• _TEXT PASSAGE_
◆ ◆ ◆ ◆ ◆
National Security Secretary of Pakistan
- In office March 2019 – June 2019
- Appointed by: Imran Khan

Additional Secretary for National Health Services
- In office September 2018 – March 2019
- Appointed by: Shahid Khaqan Abbasi

Personal details
- Born: Islamic Republic of Pakistan
- Occupation: Civil servant

= Iqbal Hussain Durrani =

Pakistani civil servant

Iqbal Hussain Durrani is a retired Pakistani civil servant who served in BPS-22 grade as the National Security Secretary of Pakistan. Durrani belongs to the Pakistan Administrative Service and is the son-in-law of former Chief Minister of Sindh, Qaim Ali Shah. History was made when Prime Minister Imran Khan in 2019 promoted both Durrani as well as his wife, Pakistan Administrative Service officer Naheed Shah Durrani, to grade 22; as it was the first time in the country's bureaucratic history that both husband and wife were promoted together to the elite rank of Federal Secretary.
◆ ◆ ◆ ◆ ◆
• _RAW DATA_
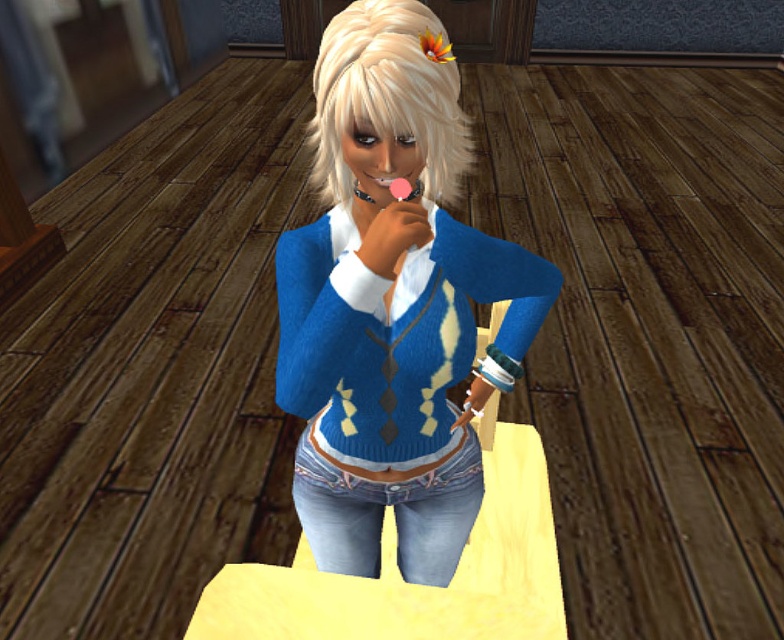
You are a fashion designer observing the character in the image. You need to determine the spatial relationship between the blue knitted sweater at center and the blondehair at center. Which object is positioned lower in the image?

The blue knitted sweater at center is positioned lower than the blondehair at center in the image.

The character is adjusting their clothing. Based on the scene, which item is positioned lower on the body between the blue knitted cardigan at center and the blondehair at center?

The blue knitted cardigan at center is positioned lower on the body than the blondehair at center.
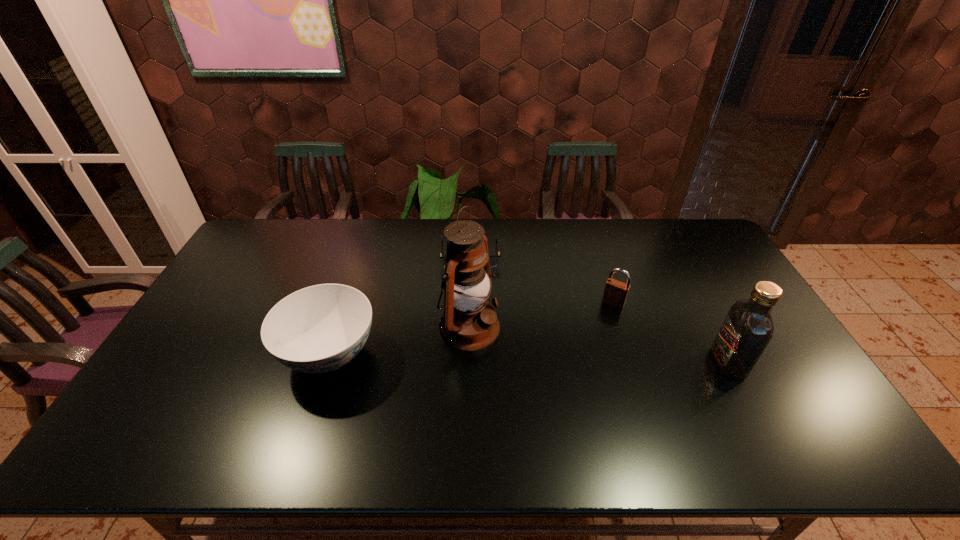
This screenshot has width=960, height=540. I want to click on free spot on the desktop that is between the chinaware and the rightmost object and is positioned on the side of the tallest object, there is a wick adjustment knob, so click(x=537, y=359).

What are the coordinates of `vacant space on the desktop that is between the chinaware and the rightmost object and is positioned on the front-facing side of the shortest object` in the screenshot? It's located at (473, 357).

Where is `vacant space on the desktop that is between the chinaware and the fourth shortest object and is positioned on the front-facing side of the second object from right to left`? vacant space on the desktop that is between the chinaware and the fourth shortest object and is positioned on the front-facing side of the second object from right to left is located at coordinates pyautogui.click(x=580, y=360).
◆ ◆ ◆ ◆ ◆
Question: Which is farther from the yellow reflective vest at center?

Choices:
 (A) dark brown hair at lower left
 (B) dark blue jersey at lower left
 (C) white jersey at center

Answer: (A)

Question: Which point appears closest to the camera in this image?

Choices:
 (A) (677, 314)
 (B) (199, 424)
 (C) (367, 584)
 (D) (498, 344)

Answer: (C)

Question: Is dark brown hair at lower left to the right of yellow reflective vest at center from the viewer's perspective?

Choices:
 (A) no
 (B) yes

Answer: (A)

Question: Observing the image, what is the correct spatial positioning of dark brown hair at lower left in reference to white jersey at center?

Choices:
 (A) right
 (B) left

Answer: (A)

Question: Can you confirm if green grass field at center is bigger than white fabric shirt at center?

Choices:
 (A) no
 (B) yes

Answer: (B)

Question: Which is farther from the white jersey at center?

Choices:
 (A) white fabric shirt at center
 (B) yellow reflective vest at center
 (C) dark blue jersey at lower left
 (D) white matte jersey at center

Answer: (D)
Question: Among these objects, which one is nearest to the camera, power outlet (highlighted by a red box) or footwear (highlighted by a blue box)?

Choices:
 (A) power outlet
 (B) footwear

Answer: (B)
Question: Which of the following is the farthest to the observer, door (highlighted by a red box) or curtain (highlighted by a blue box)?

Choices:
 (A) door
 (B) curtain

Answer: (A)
◆ ◆ ◆ ◆ ◆
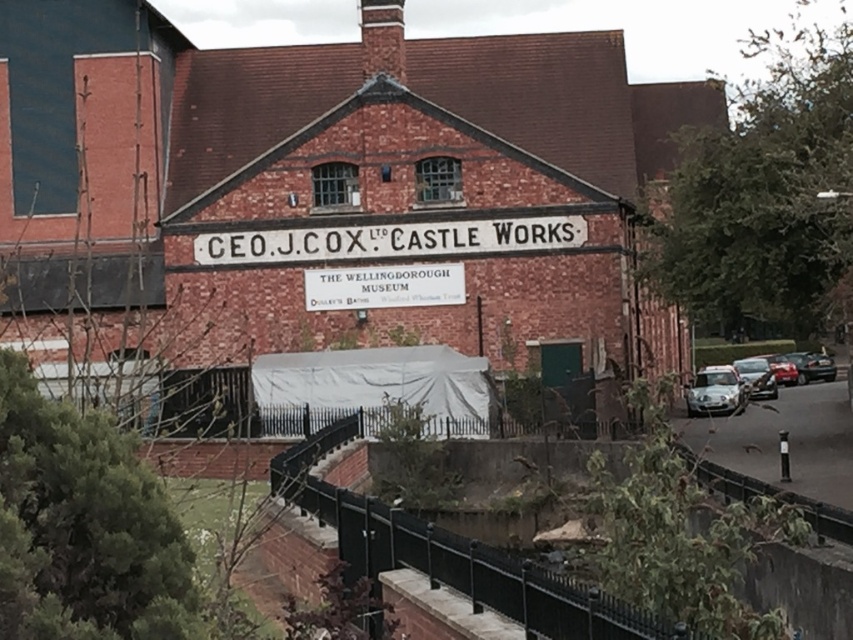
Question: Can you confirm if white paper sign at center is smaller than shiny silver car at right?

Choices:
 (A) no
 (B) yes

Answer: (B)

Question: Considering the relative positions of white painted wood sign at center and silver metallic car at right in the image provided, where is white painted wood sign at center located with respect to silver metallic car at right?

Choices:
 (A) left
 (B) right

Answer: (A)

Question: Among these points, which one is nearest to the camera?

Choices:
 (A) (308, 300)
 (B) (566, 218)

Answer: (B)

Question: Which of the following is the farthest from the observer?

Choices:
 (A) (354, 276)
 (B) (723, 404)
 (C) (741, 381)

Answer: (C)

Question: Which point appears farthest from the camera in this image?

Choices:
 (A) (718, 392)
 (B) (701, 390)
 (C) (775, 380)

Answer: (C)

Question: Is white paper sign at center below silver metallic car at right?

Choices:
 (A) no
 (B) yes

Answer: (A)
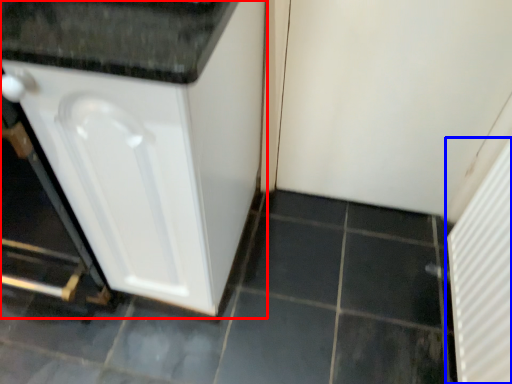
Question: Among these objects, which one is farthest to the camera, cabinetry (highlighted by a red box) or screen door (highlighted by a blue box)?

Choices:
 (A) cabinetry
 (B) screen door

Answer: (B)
◆ ◆ ◆ ◆ ◆
• _EXERCISE OBJECTIVE_
Revise the passage on Iqbal Hussain Durrani from "Iqbal Hussain Durrani is" to "of Federal Secretary.", replacing "retired" with "former". The entries have no connection to the passage on Iqbal Hussain Durrani.

• _SOLUTION_
Iqbal Hussain Durrani is a former Pakistani civil servant who served in BPS-22 grade as the National Security Secretary of Pakistan. Durrani belongs to the Pakistan Administrative Service and is the son-in-law of former Chief Minister of Sindh, Qaim Ali Shah. History was made when Prime Minister Imran Khan in 2019 promoted both Durrani as well as his wife, Pakistan Administrative Service officer Naheed Shah Durrani, to grade 22; as it was the first time in the country's bureaucratic history that both husband and wife were promoted together to the elite rank of Federal Secretary.